>> Begin Selected extract

Madril’s eyes widen as a group of Orcs, led by Gothmog, approach his limp body. There cannot be any type of rescue coming his way and his last breaths are taken while facing his enemy without the possibility of fending for himself. There is no mercy in war. Nevertheless, Madril would have died without Gothmog instilling a lethal wound by spearing his heart.
It is a sad day when even those dying do not have the peace to do die undisturbed. It is a statement of cruelty, of power, of domination.
The end of an age
The age of Men is over. The time of the Orc has come.Gothmog
With this statement, Gothmog confirms that which all Middle-Earth inhabitants fear – the rise and domination of the enemy across all lands. The soldiers of Gondor have fought valiantly, but against the wrath of power-hungry incorporeal malice, there is a slim chance of survival. It seems final as if all the efforts made by Men – and Hobbits – were futile.
The ease with which the Orcs overrun Osgiliath gives us a sense of the ending not being a happy one, at least not for the race of Men.

>> End Selected extract
>> Begin Material shown

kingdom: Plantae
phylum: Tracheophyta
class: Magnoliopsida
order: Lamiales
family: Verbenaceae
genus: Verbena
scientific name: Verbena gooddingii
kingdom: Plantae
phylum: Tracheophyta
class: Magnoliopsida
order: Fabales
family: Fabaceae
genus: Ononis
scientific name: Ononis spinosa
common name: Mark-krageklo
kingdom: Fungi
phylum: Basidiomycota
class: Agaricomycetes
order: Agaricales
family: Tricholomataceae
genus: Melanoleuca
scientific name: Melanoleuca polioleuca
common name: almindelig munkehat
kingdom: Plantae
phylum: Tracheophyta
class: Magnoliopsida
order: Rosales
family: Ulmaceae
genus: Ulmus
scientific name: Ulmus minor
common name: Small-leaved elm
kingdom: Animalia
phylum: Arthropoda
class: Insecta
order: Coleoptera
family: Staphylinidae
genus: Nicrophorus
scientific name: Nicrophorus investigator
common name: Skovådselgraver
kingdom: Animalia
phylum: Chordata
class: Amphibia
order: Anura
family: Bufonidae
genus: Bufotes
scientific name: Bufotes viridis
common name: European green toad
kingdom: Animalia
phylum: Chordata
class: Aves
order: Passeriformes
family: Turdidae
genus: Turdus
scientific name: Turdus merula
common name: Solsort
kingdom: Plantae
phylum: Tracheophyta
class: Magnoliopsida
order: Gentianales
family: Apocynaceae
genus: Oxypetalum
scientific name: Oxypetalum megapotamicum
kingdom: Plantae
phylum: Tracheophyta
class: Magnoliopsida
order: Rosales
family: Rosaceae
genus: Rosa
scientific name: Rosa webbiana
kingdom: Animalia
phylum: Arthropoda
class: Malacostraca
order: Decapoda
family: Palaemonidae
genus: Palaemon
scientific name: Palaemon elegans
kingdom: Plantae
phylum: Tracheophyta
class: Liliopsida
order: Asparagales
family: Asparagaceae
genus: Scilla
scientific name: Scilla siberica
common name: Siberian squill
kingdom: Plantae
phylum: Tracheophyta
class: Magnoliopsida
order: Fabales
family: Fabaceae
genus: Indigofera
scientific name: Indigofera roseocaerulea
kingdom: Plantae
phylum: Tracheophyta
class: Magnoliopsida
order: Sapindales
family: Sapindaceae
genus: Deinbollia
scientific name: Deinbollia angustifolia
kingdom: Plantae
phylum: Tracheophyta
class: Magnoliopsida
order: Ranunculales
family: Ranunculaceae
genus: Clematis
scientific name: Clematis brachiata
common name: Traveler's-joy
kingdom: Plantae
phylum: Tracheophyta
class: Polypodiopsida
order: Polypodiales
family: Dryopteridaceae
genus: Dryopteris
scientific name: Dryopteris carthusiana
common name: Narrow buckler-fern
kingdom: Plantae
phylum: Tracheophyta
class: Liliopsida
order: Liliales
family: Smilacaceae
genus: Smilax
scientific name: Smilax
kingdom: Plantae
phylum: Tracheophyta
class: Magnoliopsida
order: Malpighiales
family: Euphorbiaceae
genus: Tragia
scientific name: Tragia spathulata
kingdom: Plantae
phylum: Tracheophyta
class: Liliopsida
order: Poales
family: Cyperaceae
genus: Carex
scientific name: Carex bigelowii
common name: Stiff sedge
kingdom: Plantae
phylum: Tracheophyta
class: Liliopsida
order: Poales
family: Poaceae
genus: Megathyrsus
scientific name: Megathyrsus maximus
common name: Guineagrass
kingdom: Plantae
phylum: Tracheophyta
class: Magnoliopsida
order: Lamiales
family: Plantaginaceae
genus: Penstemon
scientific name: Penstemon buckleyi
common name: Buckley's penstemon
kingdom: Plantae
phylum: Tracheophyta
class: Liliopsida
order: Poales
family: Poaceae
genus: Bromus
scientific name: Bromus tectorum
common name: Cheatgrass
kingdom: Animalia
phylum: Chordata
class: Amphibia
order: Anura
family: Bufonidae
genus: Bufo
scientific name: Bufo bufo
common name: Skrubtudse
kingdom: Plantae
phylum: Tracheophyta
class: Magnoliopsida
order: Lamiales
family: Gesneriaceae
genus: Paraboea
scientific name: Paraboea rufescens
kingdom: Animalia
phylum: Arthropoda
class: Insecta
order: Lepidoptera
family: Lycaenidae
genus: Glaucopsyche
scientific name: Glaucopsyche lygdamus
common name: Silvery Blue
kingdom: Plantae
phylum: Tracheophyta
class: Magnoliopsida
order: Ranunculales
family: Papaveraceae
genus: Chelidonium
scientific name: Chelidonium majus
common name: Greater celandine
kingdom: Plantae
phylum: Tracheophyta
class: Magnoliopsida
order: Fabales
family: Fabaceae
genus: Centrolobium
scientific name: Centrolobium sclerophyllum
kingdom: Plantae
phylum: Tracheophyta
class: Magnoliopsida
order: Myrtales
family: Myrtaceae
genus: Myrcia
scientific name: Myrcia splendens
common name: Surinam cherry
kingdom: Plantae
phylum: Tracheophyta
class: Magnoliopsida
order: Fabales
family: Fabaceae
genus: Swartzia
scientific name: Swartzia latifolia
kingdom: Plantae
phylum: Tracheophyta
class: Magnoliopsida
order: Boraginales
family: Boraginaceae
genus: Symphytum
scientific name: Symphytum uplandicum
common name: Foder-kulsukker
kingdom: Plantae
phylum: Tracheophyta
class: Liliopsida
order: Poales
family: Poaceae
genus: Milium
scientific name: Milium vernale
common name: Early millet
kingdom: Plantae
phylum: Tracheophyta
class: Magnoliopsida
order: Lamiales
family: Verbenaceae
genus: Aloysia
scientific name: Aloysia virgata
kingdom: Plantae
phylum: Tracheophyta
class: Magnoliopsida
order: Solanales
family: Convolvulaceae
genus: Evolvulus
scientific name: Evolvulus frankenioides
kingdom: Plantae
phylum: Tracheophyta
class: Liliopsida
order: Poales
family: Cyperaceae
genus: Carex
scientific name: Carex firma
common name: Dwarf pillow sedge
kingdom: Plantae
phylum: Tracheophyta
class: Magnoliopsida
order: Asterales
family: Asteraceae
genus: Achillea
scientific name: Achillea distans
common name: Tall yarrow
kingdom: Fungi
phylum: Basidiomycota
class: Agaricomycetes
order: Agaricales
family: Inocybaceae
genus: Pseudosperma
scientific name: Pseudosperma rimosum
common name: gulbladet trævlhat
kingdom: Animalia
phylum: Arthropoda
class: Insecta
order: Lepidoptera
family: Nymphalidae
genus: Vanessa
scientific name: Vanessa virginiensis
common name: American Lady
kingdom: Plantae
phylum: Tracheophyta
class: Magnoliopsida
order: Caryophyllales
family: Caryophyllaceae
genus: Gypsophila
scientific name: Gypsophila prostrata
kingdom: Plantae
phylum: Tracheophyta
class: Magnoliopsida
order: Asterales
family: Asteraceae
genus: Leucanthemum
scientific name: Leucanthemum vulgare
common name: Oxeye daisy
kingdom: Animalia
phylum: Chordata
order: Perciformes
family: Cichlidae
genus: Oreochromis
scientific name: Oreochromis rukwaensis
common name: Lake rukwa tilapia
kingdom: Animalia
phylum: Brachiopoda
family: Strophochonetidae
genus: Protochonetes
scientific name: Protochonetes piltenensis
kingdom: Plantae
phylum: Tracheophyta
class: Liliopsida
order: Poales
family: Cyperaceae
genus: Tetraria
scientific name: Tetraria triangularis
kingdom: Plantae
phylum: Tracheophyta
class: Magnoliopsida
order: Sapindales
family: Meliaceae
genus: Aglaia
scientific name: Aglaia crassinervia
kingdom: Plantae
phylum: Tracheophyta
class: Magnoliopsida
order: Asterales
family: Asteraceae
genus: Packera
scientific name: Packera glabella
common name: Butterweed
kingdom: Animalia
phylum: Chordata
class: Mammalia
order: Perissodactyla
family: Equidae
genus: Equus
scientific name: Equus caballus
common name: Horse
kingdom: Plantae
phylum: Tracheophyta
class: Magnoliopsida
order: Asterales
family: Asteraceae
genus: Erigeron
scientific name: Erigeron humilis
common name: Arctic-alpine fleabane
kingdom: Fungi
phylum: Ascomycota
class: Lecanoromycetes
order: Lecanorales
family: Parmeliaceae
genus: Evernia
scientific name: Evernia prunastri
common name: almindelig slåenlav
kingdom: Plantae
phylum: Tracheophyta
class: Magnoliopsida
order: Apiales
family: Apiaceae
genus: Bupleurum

>> End Material shown

• **Set of tasks**:
(A) Answer these questions from the passage about Gothmog and Osgiliath:
(i) Who leads the group of Orcs that approaches Madril?
(ii) According to Gothmog, whose age is over?
(iii) Which place do the Orcs overrun with ease?
(B) Carry on the passage about Gothmog and Osgiliath from its last sentence.

• **Results by task**:
(A)
(i) Gothmog
(ii) The age of Men
(iii) Osgiliath

(B)
The survivors of the attack astride their horses, gallop with haste toward Minas Tirith. The vast fields of Pelennor make them vulnerable for the Nazgûl on their fell beasts to swoop in. As the army’s numbers dwindle and the attack of the fell beasts becomes more terrifying, Gandalf, together with Pippin, rides toward them on Shadowfax, for he is the only one who might help them escape this onslaught.
They move fast towards the still galloping Men, as soon as they are within reach of Gandalf’s powers, white light shines from his staff blinding the fell beasts. This gives the Men a chance to reach the safety of Minas Tirith.
There is a wonderful image that emerges from the screen. The sky above the galloping army of Minas Tirith is covered in black clouds, providing the fell beasts with an unobstructed path toward the city. As Gandalf rides from Minas Tirith, the sky above him is sunny with just a few single white clouds, painting a picture of a beautiful day.
The two opposites collide in the middle of Pelennor Fields, darkness, ash and Nazgûl on one side, and the White City, the White Rider and hope on the other. To make it even more poignant, the fear-inducing composition that accompanies the onslaught of the Nazgûl suddenly melts into a single young male voice and a light, almost Elvish instrumental composition accompanying Gandalf and Pippin.
It is a picture-perfect metaphor describing the current situation facing Middle-Earth.
Faramir: “Mithrandir! They broke our defenses. They’ve taken the bridge and the West bank. Battalions of Orcs are crossing the river.”
Irolas: “It is as Lord Denethor predicted! Long has he foreseen this doom!”
Gandalf: “Foreseen and done nothing!”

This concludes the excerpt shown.